Die erste Nacht war schnell zu Ende und trotz des nicht aufhörenden Regens wurde der Kaffee über Nacht nicht kalt – das Feuer glühte die ganze Zeit vor sich her. Nach der Morgenwäsche auf der Gästetoilette des Pfadfinderfreundes machten sich die Leiter auf dem Weg zum Bäcker. Mit frischen Brötchen und 20 Eiern wurde dann ein wunderbares Frühstück bereitet.

Gegen Mittag kamen die restlichen Pfadfinder und auch die letzte Leiterin. Zusammen machten wir uns auf den Weg in den nahe gelegenen Wald um Bäume zu erschrecken und die Gegend zu erkunden – schnell jedoch sehnten wir uns nach unserem warmen Lagerfeuer.  Zurück im Lager machten wir uns superleckere Erbsensuppe original aus der Dose – es gibt nichts Besseres an einem verregneten Lagertag.

Während des Nachmittags konnten wir unsere Äxte an einem gesponsorten Baumstumpf ausprobieren. Gegen Abend machte sich dann Franz Wirth daran unser Gulasch zu kochen.

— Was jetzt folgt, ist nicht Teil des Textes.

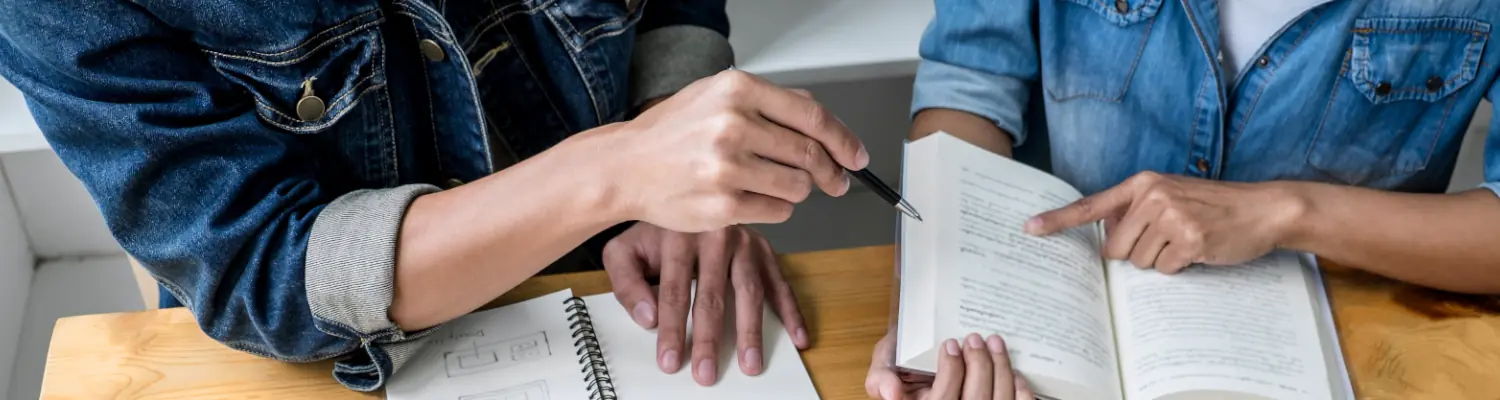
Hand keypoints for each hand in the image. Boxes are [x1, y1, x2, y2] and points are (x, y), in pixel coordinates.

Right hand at [588, 69, 868, 232]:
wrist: (625, 167)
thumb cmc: (672, 133)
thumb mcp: (716, 96)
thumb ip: (770, 104)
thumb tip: (824, 122)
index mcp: (736, 90)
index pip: (812, 117)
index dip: (843, 140)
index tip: (856, 156)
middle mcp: (733, 125)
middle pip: (810, 154)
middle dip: (830, 172)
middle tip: (835, 181)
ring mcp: (728, 168)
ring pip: (798, 186)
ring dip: (798, 191)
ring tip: (773, 184)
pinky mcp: (724, 205)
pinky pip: (778, 211)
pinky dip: (776, 208)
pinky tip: (753, 199)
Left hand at [602, 223, 808, 385]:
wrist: (683, 193)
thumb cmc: (655, 231)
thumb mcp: (624, 250)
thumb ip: (627, 283)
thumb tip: (648, 317)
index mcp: (680, 233)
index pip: (675, 290)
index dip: (673, 329)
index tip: (670, 360)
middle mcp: (717, 234)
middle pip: (713, 294)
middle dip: (709, 338)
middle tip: (706, 372)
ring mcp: (746, 241)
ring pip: (750, 291)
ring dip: (751, 330)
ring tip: (750, 363)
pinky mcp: (765, 250)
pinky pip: (780, 283)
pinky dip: (791, 311)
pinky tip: (797, 336)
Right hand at [865, 332, 1034, 399]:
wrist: (918, 379)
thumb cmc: (905, 374)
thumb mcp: (885, 372)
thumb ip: (880, 377)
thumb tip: (891, 393)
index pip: (943, 399)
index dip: (951, 371)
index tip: (952, 344)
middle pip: (976, 399)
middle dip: (980, 364)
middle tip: (975, 338)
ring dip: (1002, 369)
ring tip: (995, 343)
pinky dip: (1022, 390)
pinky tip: (1015, 372)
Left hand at [1026, 172, 1306, 272]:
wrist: (1262, 208)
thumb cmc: (1212, 205)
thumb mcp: (1170, 195)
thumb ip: (1136, 211)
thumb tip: (1106, 240)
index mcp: (1142, 184)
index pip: (1090, 206)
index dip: (1058, 220)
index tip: (1029, 229)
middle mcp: (1152, 196)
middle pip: (1115, 248)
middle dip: (1135, 254)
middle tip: (1165, 239)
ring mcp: (1171, 216)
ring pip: (1138, 262)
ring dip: (1160, 260)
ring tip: (1186, 240)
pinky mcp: (1190, 239)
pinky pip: (1165, 269)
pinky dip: (1180, 266)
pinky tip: (1198, 249)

Während des Kochmassakers wurde am Lagerfeuer Gaudi gemacht, den Pfadfindern werden die Spiele „Kühlschrank auf – Kühlschrank zu“ und „verkehrtherum Tag“ bestimmt immer in Erinnerung bleiben.
Gegen 22 Uhr wurde dann das Pfadfinderversprechen 2er Pfadfinder abgelegt.
Danach ging es auch schon wieder ins Feldbett.

Der dritte und letzte Tag wurde zum Ausschlafen genutzt. Da wir nichts, außer dem Abbauen und Frühstücken, geplant hatten, konnten wir es langsam angehen lassen.
Nachdem wieder Eier frisch gebacken wurden, bauten wir die Zelte ab und begaben uns Richtung Heimat. Nach der Reinigung der Ausrüstung verließen wir die lustige Runde mit ein paar schönen Erinnerungen.

Auf der Reflektionsrunde wurde nur von positiven Erfahrungen berichtet.

Im Großen und Ganzen ein gelungenes Lager.